→ **Task to carry out**:
Set down each of the records below word for word, keeping every line as it appears.

→ **Material for this exercise**:

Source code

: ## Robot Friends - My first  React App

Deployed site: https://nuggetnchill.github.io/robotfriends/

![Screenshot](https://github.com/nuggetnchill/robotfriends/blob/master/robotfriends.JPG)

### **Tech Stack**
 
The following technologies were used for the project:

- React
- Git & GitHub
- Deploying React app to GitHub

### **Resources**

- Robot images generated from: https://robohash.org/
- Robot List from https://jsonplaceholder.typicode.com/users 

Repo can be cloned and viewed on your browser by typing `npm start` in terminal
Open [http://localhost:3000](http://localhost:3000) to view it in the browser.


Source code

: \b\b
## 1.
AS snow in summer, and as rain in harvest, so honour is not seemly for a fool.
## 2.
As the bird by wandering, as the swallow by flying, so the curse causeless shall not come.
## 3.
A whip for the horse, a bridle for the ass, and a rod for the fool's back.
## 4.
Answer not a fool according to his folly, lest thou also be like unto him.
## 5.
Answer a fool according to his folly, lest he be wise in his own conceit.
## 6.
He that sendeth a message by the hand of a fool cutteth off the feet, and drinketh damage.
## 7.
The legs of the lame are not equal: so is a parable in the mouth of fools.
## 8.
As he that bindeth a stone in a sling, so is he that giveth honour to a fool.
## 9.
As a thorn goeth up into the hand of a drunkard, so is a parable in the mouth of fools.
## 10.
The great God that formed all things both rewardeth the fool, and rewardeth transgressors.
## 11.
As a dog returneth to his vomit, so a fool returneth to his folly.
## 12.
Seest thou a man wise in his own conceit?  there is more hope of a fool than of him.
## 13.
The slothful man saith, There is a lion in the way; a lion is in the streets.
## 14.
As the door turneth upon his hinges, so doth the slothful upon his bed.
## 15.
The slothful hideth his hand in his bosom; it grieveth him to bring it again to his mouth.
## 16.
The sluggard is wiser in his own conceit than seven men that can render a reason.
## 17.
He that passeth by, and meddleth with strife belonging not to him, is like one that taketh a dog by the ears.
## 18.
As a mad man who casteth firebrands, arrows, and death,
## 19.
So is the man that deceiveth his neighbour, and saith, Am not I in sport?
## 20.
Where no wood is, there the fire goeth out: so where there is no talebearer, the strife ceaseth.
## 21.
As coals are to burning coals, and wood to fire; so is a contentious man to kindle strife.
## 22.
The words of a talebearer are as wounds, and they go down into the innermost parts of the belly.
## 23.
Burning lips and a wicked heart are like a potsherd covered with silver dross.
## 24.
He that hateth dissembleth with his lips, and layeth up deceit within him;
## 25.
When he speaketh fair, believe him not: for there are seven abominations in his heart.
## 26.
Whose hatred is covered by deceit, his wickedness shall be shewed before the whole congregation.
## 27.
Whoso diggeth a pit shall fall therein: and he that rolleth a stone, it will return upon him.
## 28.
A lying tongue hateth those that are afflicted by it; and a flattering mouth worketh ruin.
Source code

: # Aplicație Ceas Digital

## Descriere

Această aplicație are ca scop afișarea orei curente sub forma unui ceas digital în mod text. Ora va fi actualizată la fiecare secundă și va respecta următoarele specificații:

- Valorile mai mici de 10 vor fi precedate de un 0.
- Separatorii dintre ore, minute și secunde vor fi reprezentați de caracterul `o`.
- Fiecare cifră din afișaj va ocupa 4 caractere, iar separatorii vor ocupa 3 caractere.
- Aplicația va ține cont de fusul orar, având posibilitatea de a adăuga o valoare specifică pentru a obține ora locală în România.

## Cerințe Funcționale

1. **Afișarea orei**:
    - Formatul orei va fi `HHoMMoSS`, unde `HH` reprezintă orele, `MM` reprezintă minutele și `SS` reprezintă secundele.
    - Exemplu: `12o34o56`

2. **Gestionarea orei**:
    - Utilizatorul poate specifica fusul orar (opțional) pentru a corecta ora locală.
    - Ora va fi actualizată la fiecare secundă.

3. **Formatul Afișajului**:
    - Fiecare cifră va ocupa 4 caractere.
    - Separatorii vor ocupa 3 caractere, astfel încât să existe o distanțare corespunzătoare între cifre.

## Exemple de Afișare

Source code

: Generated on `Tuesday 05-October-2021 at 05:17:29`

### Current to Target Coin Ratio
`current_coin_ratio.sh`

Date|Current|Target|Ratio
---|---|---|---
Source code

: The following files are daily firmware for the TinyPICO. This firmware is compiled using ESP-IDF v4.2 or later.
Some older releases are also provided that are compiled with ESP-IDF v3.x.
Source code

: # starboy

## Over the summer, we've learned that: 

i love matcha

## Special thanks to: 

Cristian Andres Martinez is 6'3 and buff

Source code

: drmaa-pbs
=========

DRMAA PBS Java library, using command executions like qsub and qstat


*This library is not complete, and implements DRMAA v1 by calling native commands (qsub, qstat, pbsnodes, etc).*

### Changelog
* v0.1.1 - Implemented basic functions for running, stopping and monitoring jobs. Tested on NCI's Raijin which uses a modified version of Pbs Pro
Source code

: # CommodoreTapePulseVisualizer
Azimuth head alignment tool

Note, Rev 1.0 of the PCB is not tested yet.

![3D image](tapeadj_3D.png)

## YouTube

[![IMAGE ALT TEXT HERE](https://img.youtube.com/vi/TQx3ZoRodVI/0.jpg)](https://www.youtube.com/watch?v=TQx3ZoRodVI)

→ **Task output**:
Source code

: ## Robot Friends - My first  React App

Deployed site: https://nuggetnchill.github.io/robotfriends/

![Screenshot](https://github.com/nuggetnchill/robotfriends/blob/master/robotfriends.JPG)

### **Tech Stack**
 
The following technologies were used for the project:

- React
- Git & GitHub
- Deploying React app to GitHub

### **Resources**

- Robot images generated from: https://robohash.org/
- Robot List from https://jsonplaceholder.typicode.com/users 

Repo can be cloned and viewed on your browser by typing `npm start` in terminal
Open [http://localhost:3000](http://localhost:3000) to view it in the browser.


Source code

: \b\b
## 1.
AS snow in summer, and as rain in harvest, so honour is not seemly for a fool.
## 2.
As the bird by wandering, as the swallow by flying, so the curse causeless shall not come.
## 3.
A whip for the horse, a bridle for the ass, and a rod for the fool's back.
## 4.
Answer not a fool according to his folly, lest thou also be like unto him.
## 5.
Answer a fool according to his folly, lest he be wise in his own conceit.
## 6.
He that sendeth a message by the hand of a fool cutteth off the feet, and drinketh damage.
## 7.
The legs of the lame are not equal: so is a parable in the mouth of fools.
## 8.
As he that bindeth a stone in a sling, so is he that giveth honour to a fool.
## 9.
As a thorn goeth up into the hand of a drunkard, so is a parable in the mouth of fools.
## 10.
The great God that formed all things both rewardeth the fool, and rewardeth transgressors.
## 11.
As a dog returneth to his vomit, so a fool returneth to his folly.
## 12.
Seest thou a man wise in his own conceit?  there is more hope of a fool than of him.
## 13.
The slothful man saith, There is a lion in the way; a lion is in the streets.
## 14.
As the door turneth upon his hinges, so doth the slothful upon his bed.
## 15.
The slothful hideth his hand in his bosom; it grieveth him to bring it again to his mouth.
## 16.
The sluggard is wiser in his own conceit than seven men that can render a reason.
## 17.
He that passeth by, and meddleth with strife belonging not to him, is like one that taketh a dog by the ears.
## 18.
As a mad man who casteth firebrands, arrows, and death,
## 19.
So is the man that deceiveth his neighbour, and saith, Am not I in sport?
## 20.
Where no wood is, there the fire goeth out: so where there is no talebearer, the strife ceaseth.
## 21.
As coals are to burning coals, and wood to fire; so is a contentious man to kindle strife.
## 22.
The words of a talebearer are as wounds, and they go down into the innermost parts of the belly.
## 23.
Burning lips and a wicked heart are like a potsherd covered with silver dross.
## 24.
He that hateth dissembleth with his lips, and layeth up deceit within him;
## 25.
When he speaketh fair, believe him not: for there are seven abominations in his heart.
## 26.
Whose hatred is covered by deceit, his wickedness shall be shewed before the whole congregation.
## 27.
Whoso diggeth a pit shall fall therein: and he that rolleth a stone, it will return upon him.
## 28.
A lying tongue hateth those that are afflicted by it; and a flattering mouth worketh ruin.
Source code

: # Aplicație Ceas Digital

## Descriere

Această aplicație are ca scop afișarea orei curente sub forma unui ceas digital în mod text. Ora va fi actualizată la fiecare secundă și va respecta următoarele specificații:

- Valorile mai mici de 10 vor fi precedate de un 0.
- Separatorii dintre ore, minute și secunde vor fi reprezentați de caracterul `o`.
- Fiecare cifră din afișaj va ocupa 4 caractere, iar separatorii vor ocupa 3 caractere.
- Aplicația va ține cont de fusul orar, având posibilitatea de a adăuga o valoare specifică pentru a obține ora locală în România.

## Cerințe Funcționale

1. **Afișarea orei**:
    - Formatul orei va fi `HHoMMoSS`, unde `HH` reprezintă orele, `MM` reprezintă minutele și `SS` reprezintă secundele.
    - Exemplu: `12o34o56`

2. **Gestionarea orei**:
    - Utilizatorul poate specifica fusul orar (opțional) pentru a corecta ora locală.
    - Ora va fi actualizată la fiecare secundă.

3. **Formatul Afișajului**:
    - Fiecare cifră va ocupa 4 caractere.
    - Separatorii vor ocupa 3 caractere, astfel încât să existe o distanțare corespunzătoare între cifre.

## Exemple de Afișare

Source code

: Generated on `Tuesday 05-October-2021 at 05:17:29`

### Current to Target Coin Ratio
`current_coin_ratio.sh`

Date|Current|Target|Ratio
---|---|---|---
Source code

: The following files are daily firmware for the TinyPICO. This firmware is compiled using ESP-IDF v4.2 or later.
Some older releases are also provided that are compiled with ESP-IDF v3.x.
Source code

: # starboy

## Over the summer, we've learned that: 

i love matcha

## Special thanks to: 

Cristian Andres Martinez is 6'3 and buff

Source code

: drmaa-pbs
=========

DRMAA PBS Java library, using command executions like qsub and qstat


*This library is not complete, and implements DRMAA v1 by calling native commands (qsub, qstat, pbsnodes, etc).*

### Changelog
* v0.1.1 - Implemented basic functions for running, stopping and monitoring jobs. Tested on NCI's Raijin which uses a modified version of Pbs Pro
Source code

: # CommodoreTapePulseVisualizer
Azimuth head alignment tool

Note, Rev 1.0 of the PCB is not tested yet.

![3D image](tapeadj_3D.png)

## YouTube

[![IMAGE ALT TEXT HERE](https://img.youtube.com/vi/TQx3ZoRodVI/0.jpg)](https://www.youtube.com/watch?v=TQx3ZoRodVI)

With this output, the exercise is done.